Wallraf-Richartz-Museum & Fondation Corboud

The strawberries lie freshly picked in an earthenware jar, and even three centuries after they were painted by Adriaen Coorte in a lush and enticing red, they look just as fresh as when they were harvested. This long-hidden masterpiece is the highlight of the new exhibition ‘Lucky 13 – Still Lifes and Landscapes from the Golden Age’. From 9 October 2014 to 29 March 2015, the Wallraf is presenting a series of outstanding works on permanent loan, recently acquired from the Heinrich-und-Anny-Nolte-Stiftung in Essen and from a private European collection. Paintings of the highest quality by artists such as Jan Brueghel the Elder, Jan van Goyen, Jacob van Ruisdael, Aert van der Neer and Edwaert Collier provide a taste of the most important period of Dutch painting. The significant collection of Cologne’s picture gallery is thus being enriched by the addition of names and motifs which have hitherto been absent.

Netherlandish painting in the seventeenth century is famous for its sensuous realism. Landscapes capture the big wide world on a much-reduced scale but nonetheless true to nature. Still lifes portray splendid bouquets of flowers, but also simple everyday objects as though they were there in front of you, waiting to be picked up. These pictures were then among the most sought-after works, and they still are. The exhibition ‘Lucky 13’ shows just how fortunate any collection or any collector can consider themselves if they own a masterpiece from the Golden Age.

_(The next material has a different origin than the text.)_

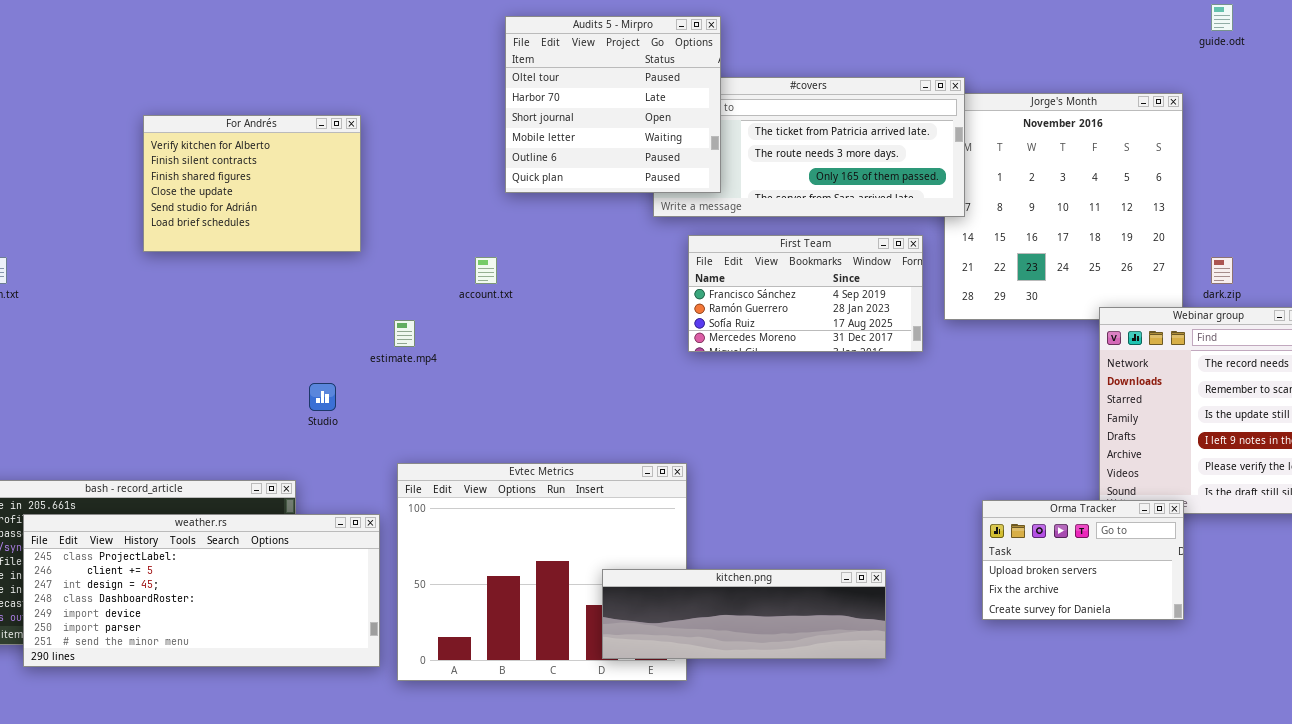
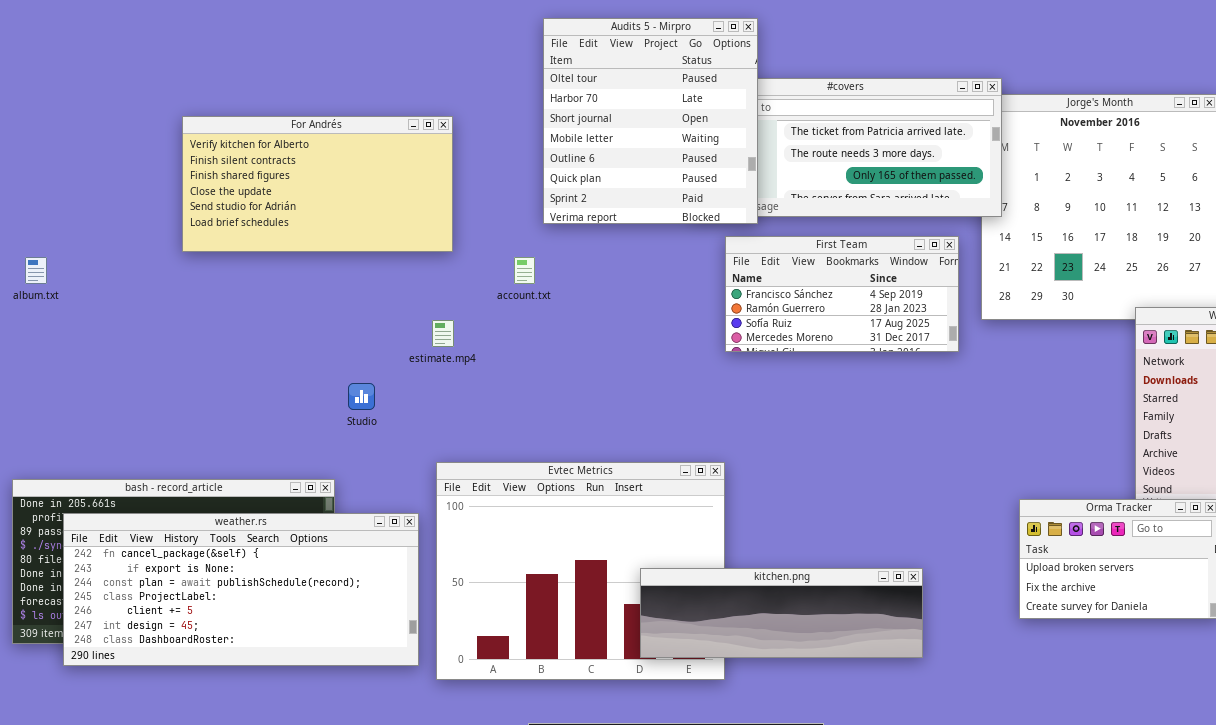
Audits 5 - Mirpro: [505,16,721,193] -> [543,18,758,224], resized
For Andrés: [143,115,361,252] -> [182,116,453,252], resized
weather.rs: [23,514,380,667] -> [63,513,419,666], scrolled up 3 rows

The 13 paintings on show come mostly from Haarlem, the real home of the flower of Dutch painting in the seventeenth century, or from Amsterdam, the mercantile metropolis. Two colourful floral still lifes, three winter landscapes with pastimes on the ice, depicted with loving attention to detail, two unusual smoker still lifes and five finely composed landscape views will provide visitors with exciting moments of admiration and comparison. But one particularly delicacy is the ‘Still Life with Strawberries’ by the mysterious Adriaen Coorte, whose rare paintings are currently among the most highly sought-after masterpieces of the Golden Age. This work, dating from 1704, enchants the beholder with its poetic simplicity, which comes across as almost modern.